Magma, de Lars Iyers, novela. La he leído. A Flaubert le hubiese gustado. O al Flaubert de treinta años que ha leído a Kafka y ya no tiene rentas de las que vivir. La literatura, en fin, como trastorno. Como trastorno digestivo incluso. Suena mal pero aquí está bien. Hay que reírse, y te ríes. Y con humedad viscosa de fondo, en una periferia inglesa casi monstruosa, casi gallega. Se trata de un Bouvard y un Pecuchet abrumados por una ilusión que ya les huele a podrido. Dos monos quitándose los piojos uno a otro. A Kafka también le olía a podrido; pero él era Kafka. Aunque estaba muy lejos de saberlo. Si lo hubiera sabido no habría escrito ni una palabra más. He ahí la clave, la trampa, el elevado y torturante pasatiempo. Otros hacen Sudokus.

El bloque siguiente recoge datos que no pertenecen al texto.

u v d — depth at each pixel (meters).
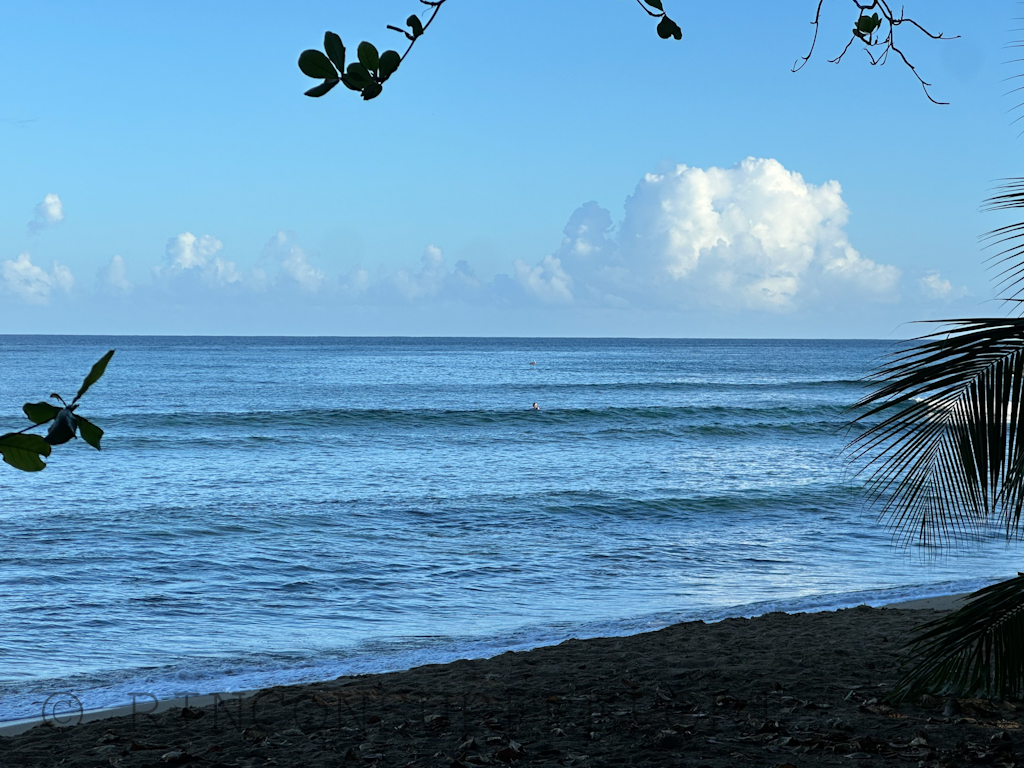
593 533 17.48
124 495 21.39
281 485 23.31
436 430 38.78
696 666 7.36
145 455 29.67
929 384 4.10
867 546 16.20
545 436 36.97
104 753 5.38
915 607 11.18
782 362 122.12
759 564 14.68
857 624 9.34
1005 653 5.02
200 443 33.00
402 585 13.12
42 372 80.25
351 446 33.12
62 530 17.02
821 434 37.91
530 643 10.01
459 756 5.06
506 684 6.98
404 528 17.67
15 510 19.06
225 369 90.38
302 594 12.54
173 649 9.83
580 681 6.95
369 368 96.06
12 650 9.70
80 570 13.88
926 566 14.29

El éxito, por supuesto, es una vulgaridad imperdonable. Como tantas cosa buenas, o que hacen buena la vida. La vida puede ser muy mala; avinagrarse es muy malo. Pese a todo el éxito es el pan nuestro de cada día, algo así como las flechas que señalan el camino. El fracaso es una remota posibilidad, hasta que se convierte en todas las posibilidades y entonces llega la gracia; desaparece. Deja de existir.

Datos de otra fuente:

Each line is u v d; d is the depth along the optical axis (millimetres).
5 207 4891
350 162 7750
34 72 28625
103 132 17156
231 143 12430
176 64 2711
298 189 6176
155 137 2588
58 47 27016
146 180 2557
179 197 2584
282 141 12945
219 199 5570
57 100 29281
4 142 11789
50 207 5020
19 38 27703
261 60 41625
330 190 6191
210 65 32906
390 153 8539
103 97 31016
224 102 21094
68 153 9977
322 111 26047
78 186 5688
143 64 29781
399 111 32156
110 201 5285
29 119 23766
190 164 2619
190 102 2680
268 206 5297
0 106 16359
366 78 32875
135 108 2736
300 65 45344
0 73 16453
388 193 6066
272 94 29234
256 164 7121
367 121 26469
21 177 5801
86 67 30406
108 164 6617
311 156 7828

El éxito es sobre todo una multiplicación, una repetición del exitoso hasta el delirio. El éxito convierte a alguien en muchos, como una clonación histérica, vírica. Hay siempre un empacho, una incapacidad para digerir el éxito de los demás y quizá el de uno mismo. O sobre todo el de uno mismo. De ahí que sea tan habitual morirse de éxito, como acribilllado por todos esos yoes que han tomado el mundo con su cháchara blenorrágica.
Tengo buen recuerdo de esta novela. Estoy ahora con La tentación del fracaso, los diarios de Julio Ramón Ribeyro, que es un poco seguir con lamentaciones de escritor sietemesino y todos esos disparates que comprendo sin mucha dificultad. Disparates íntimos.